Alas, the author neglects one of the crucial aspects: that the continental branch of enlightenment philosophers got drawn into styles of Reason that began replicating the mistakes of Plato. Only the pragmatic/empirical/ progressive offshoot – across the water – developed new tools to overcome our human propensity for delusion and self-persuasion. Tools that are – in themselves – the targets of attack by those who want the Enlightenment to end. Worth a look.
== And then More science ==
Energy efficiency is often a hard sell in the US. Energy efficient devices can require a bit more money up front, which is then paid back gradually often over the course of several years. But a new study in the latest edition of PNAS suggests that the problem isn’t only a matter of economics—instead, like so much else, energy efficiency has become politicized. Because they so strongly object to the thought of climate change, many conservatives won’t spend more for energy-efficient light bulbs if their packaging contains a message about cutting carbon emissions. “Conservatism” has so drifted from its roots in “waste-not” attitudes of the Puritans or the money-saving notions of Barry Goldwater, that (the study shows) the very words “efficiency” and energy independence and even saving money on energy rouse active hostility in those on today’s American right. Alas.
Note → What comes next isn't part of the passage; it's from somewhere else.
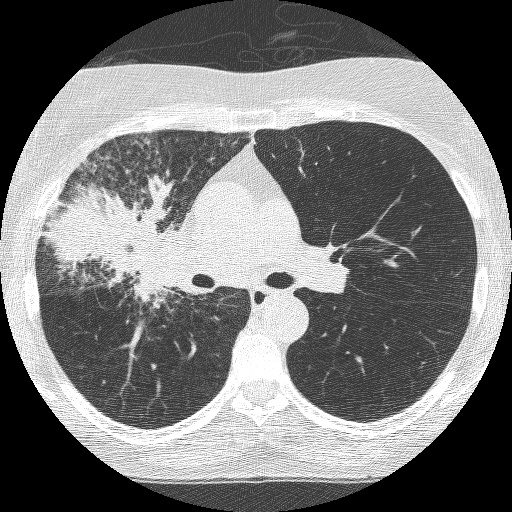
Axial slice from a low-dose chest CT screening exam; third screening round (two years after baseline); lung window (W 1500 / L -600 HU); 120 kVp; slice 157 of 253 in the series. Female, age 64 years at enrolment. Former smoker at enrolment.
Expert-annotated lung lesion, bounding box <75,196,203,325> (left, top, right, bottom; pixels). Reader record for this screening exam (exam-level; its link to the box is not recorded): non-calcified nodule or mass ≥4 mm, right upper lobe, 49 × 43 mm, spiculated (stellate) margins, soft tissue attenuation, pre-existing on the prior screen: yes; interval growth: yes. Official screen result: positive, other.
And while I’m offending 1/4 of my readers… why are so many climate change deniers also into conspiracy theories and laissez faire (not AdamSmithian) economics?
== Final Notes ==
Security expert Bruce Schneier appears to be coming around to recognizing what matters most. Transparency and Accountability Don’t Hurt Security—They’re Crucial to It.
I am glad to see Bruce zeroing in on the key terms “transparency” and “accountability.” These are the core goals that coalesce in “sousveillance” or looking back at authority from below. We just won a major victory, when both the courts and Obama Administration ruled that citizens have a powerful right to record our encounters with police in public places.
I’m glad Bruce has come to see that assertive application of reciprocal accountability needs to be our main focus.
A bipartisan bill would create a new scientific figurehead: the Science Laureate of the United States. It sounds nice, innocuous, harmless. But let’s not fool ourselves into imagining this portends a shift away from the War on Science… and against all of the “smartypants” castes, from teachers and scientists to medical doctors, economists, journalists, professors, civil servants, law professionals. Don’t count Rupert Murdoch out, yet. He seems awfully determined. (And there is a smaller but just as vehemently anti-science crowd among nostalgia junkies of the far left, as well.)
Face it, folks. This is not about that stupid, lobotomizing “left versus right” metaphor. It is folks who are rational and contingently reasonable versus outright crazy. It is future versus past.